I cawed back and shook a finger at him. “I hope you’re saying sorry for your mess.”

He hopped about, staring at me with glittering eyes. Probably not sorry at all.

When he came here, Ryker had suffered wing fractures and developed metabolic bone disease. Now, he’d become too imprinted on people and could never be released. Ravens can recognize human faces and hold grudges, but also remember the people who are nice to them. And when a raven dies, other ravens gather around and mourn together, like humans do. I was extra nice to Ryker. He’d lost his family, too.
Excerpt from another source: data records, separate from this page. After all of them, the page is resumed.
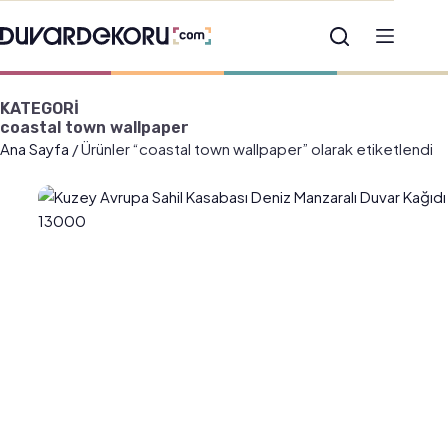
KATEGORİ
coastal town wallpaper
Ana Sayfa
/ Ürünler “coastal town wallpaper” olarak etiketlendi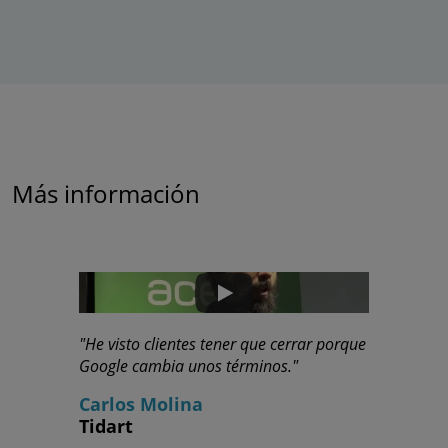
Más información
"He visto clientes tener que cerrar porque
Google cambia unos términos."
Carlos Molina
Tidart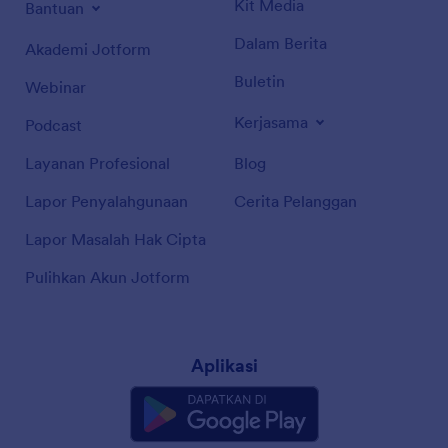
Kit Media
Bantuan
Dalam Berita
Akademi Jotform
Buletin
Webinar
Kerjasama
Podcast
Layanan Profesional
Blog
Lapor Penyalahgunaan
Cerita Pelanggan
Lapor Masalah Hak Cipta
Pulihkan Akun Jotform
Aplikasi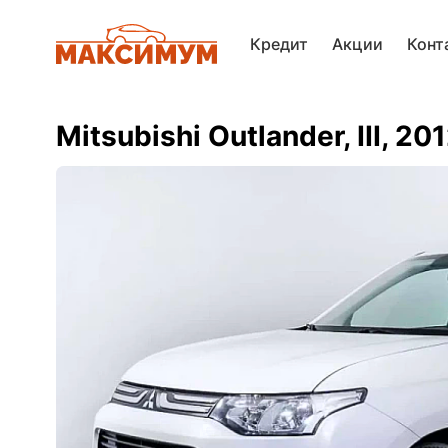
Кредит
Акции
Конт
Mitsubishi Outlander, III, 20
He cocked his head, snapping his beak at me.

“Sorry, you know I can’t feed you. You’ll have to wait for Tom to feed you worms.”

He squawked and flew off to a high perch as if miffed. I didn’t blame him.

Finally, my reward. I headed for the raptor aviaries. Winky the owl lived at the end of the compound. He was sleeping on his favorite large, twisted branch at the top of his aviary.

Reenie appeared by my side, sipping an iced tea. “I’m taking a quick break. We’ve already had eight calls today to pick up injured birds.”

Before I could ask, she shook her head. “No loons, Sarah.” She tucked a loose strand of hair behind her ear. “That’s a good thing.”

I stared at Winky, dozing on his perch. “I know.”

“Have you heard yet from the university?”

Reenie was committed to checking in about my email writing to the University of Maine. Each week I sent a new email to please, please send a naturalist here to find out why the loons are disappearing from our lake.

“No.” With that one word my mission seemed dumb. I was a kid. Why would scientist people listen to me?

Reenie drummed her fingers on her cup then turned to me. “Sarah, why don’t you go out on the lake and record what you find? Like loon nests, number of eggs, loon behavior, predators in the area, and pollution that could affect them. Email the university your findings to strengthen your request.”

Reenie was right, but I hadn’t been out on the lake since Mom died. We’d watched the loons together and named them. Lady and Lewis, a pair at Drake’s Island, had been our favorite.

“But I’m just one person.”

Her phone went off. “I’ll be right there.” She ended the call and slid the phone into her pocket. Reenie had pockets everywhere, stuffed with pliers, gloves, banding tape, and more. Anything she might need in the moment as director of a bird rehab center. She never got rid of anything if it still worked. Like our birds, she once told me. You don’t give up on something just because it’s a little bit broken.”